The São Paulo Plateau (SPP) and the Florianópolis Ridge (FR), located on the Santos segment of the SE Brazilian margin in the South Atlantic, are large positive bathymetric features with a combined lateral dimension of approximately 500 km. An important question is whether they are underlain by thinned continental crust or by anomalously thick magmatic crust. Each hypothesis has implications for the breakup of the South Atlantic and the evolution of the overlying saline Santos basin.

Integrated quantitative analysis consisting of gravity inversion, RDA (residual depth anomaly) analysis and flexural subsidence analysis has been applied to a deep long-offset seismic reflection line running NW-SE across the SPP and FR. Gravity inversion predicts crustal basement thicknesses in the range of 12 to 15 km for the SPP and FR, deceasing to 7-8 km thickness at the extreme SE end of the profile. The SPP and FR are separated by a region of thinner crust approximately 80 km wide. Thinning factors from subsidence analysis for SPP and FR are typically between 0.6 and 0.7.

RDA values close to zero and a thinning factor of 1 were obtained for the region with 7-8 km thick crust at the SE end of the profile which are all consistent with normal oceanic crust rather than previously interpreted exhumed mantle. This oceanic crust is highly tectonised and corresponds to the location of the Florianópolis Fracture Zone.

Flexural backstripping and reverse thermal subsidence modelling were performed to calculate palaeo-bathymetry at breakup and give 2.5 km below sea level at the SE end of the profile consistent with this region being oceanic crust. Flexural subsidence analysis applied to base salt shows that the observed base salt subsidence requires a component of syn-tectonic subsidence as well as post-rift thermal subsidence, and that the salt was deposited while the crust was still thinning.

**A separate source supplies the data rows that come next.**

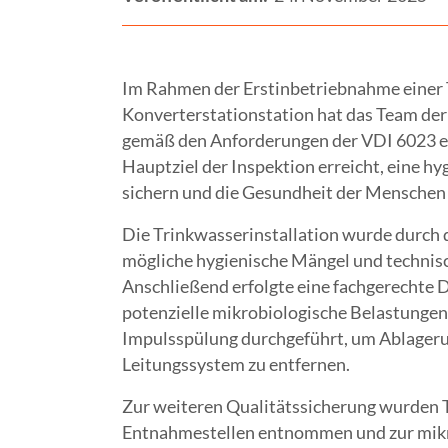
Im Rahmen der Erstinbetriebnahme einer T
Konverterstationstation hat das Team d
gemäß den Anforderungen der VDI 6023 er
Hauptziel der Inspektion erreicht, eine h
sichern und die Gesundheit der Menschen 
Die Trinkwasserinstallation wurde durch di
mögliche hygienische Mängel und technis
Anschließend erfolgte eine fachgerechte 
potenzielle mikrobiologische Belastungen 
Impulsspülung durchgeführt, um Ablager
Leitungssystem zu entfernen.
Zur weiteren Qualitätssicherung wurden 
Entnahmestellen entnommen und zur mikro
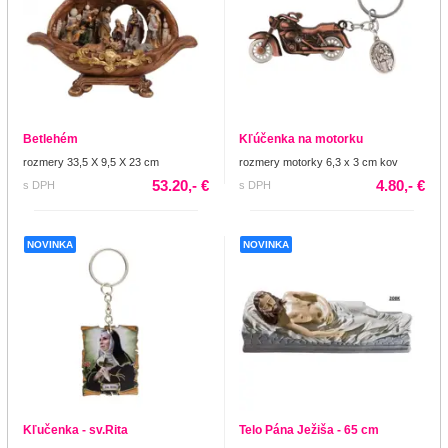
Betlehém
Kľúčenka na motorku
rozmery 33,5 X 9,5 X 23 cm
rozmery motorky 6,3 x 3 cm kov
53.20,- €
4.80,- €
s DPH
s DPH
NOVINKA
NOVINKA
Kľučenka - sv.Rita
Telo Pána Ježiša - 65 cm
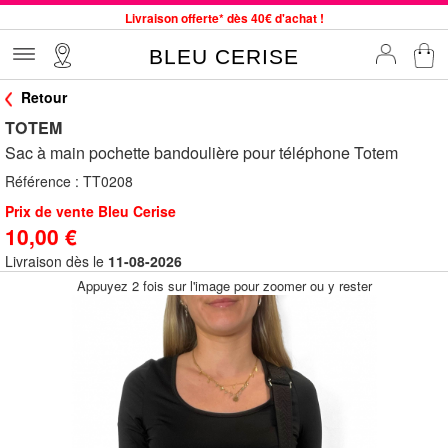
Livraison offerte* dès 40€ d'achat !
Service client à votre écoute au 04 66 35 94 97
BLEU CERISE
Commande avant 12h expédiée le jour même, du lundi au vendredi
Retour
33 magasins en France. Un à proximité de chez vous ?
TOTEM
Bon shopping chez BLEU CERISE !
Sac à main pochette bandoulière pour téléphone Totem
Jusqu'à -75% sur le site du 29/07 au 27/08
Référence :
TT0208
Samsonite, Delsey, American Tourister, Little Marcel à Prix Bas
Prix de vente Bleu Cerise
10,00 €
Livraison dès le
11-08-2026
Appuyez 2 fois sur l'image pour zoomer ou y rester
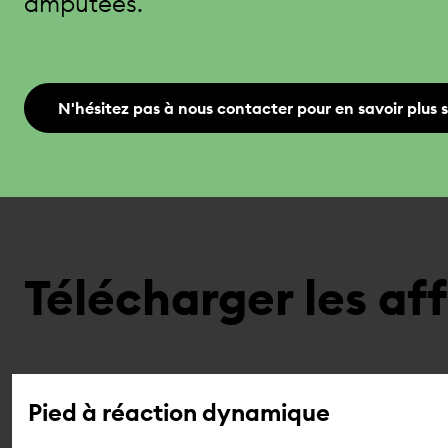
amputées.
N'hésitez pas à nous contacter pour en savoir plus 
Télécharger les a
Pied à réaction dynamique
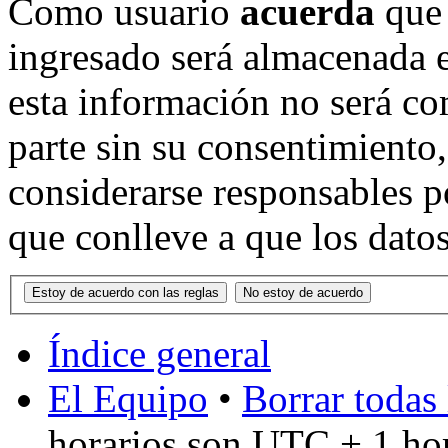
Como usuario
acuerda
que 
ingresado será almacenada 
esta información no será co
parte sin su consentimient
considerarse responsables p
que conlleve a que los dat
Índice general
El Equipo
•
Borrar todas 
horarios son UTC + 1 ho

Joint inversion of time seismic reflection and gravity data to determine the lateral variation in basement density by comparing seismic and gravity Moho in the time domain gives a basement density under the SPP and FR of between 2600 and 2700 kg/m³. The same method gives a basement density of 900kg/m³ for the oceanic crust at the SE end of the profile. The FR basement in the NW shows a basement density similar to that of the SPP while in its SE the basement density is much higher approaching 2950 kg/m3.  We interpret the relatively low basement densities of the SPP with respect to that of oceanic crust as indicating a continental rather than magmatic composition. A similar analysis to determine basement density applied to the Evain et al. (2015) seismic refraction profile in the same location also gives a SPP basement density that supports a continental composition.